**Problem statement:**
Pull out every line in the records below that contains the word "catalogue". Case counts.

**Exercise input:**
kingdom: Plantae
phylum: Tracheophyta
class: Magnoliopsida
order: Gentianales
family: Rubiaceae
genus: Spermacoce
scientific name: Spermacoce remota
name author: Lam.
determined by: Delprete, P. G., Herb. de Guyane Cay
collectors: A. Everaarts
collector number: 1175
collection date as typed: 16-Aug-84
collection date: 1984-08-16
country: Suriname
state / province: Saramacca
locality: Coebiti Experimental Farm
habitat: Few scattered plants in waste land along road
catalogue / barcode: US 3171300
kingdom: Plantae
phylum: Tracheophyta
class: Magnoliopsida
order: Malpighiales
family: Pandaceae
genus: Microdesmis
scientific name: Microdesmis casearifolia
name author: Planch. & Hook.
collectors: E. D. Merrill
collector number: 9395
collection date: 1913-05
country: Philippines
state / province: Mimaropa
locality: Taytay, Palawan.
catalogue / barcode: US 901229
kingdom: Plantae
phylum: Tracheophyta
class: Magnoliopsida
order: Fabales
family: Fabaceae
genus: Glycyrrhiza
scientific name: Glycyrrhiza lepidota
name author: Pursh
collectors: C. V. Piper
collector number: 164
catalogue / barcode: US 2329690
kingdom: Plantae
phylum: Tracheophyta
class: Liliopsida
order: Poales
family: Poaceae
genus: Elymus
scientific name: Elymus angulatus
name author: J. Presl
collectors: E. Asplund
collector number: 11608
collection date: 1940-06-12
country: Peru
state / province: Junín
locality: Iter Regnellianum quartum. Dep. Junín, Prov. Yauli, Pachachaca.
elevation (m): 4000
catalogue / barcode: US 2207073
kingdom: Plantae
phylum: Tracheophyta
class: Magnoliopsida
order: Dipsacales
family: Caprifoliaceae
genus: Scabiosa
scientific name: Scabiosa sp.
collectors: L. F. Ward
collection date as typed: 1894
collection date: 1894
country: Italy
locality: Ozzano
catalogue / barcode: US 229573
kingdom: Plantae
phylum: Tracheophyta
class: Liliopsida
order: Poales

**The solution:**
catalogue / barcode: US 3171300
catalogue / barcode: US 901229
catalogue / barcode: US 2329690
catalogue / barcode: US 2207073
catalogue / barcode: US 229573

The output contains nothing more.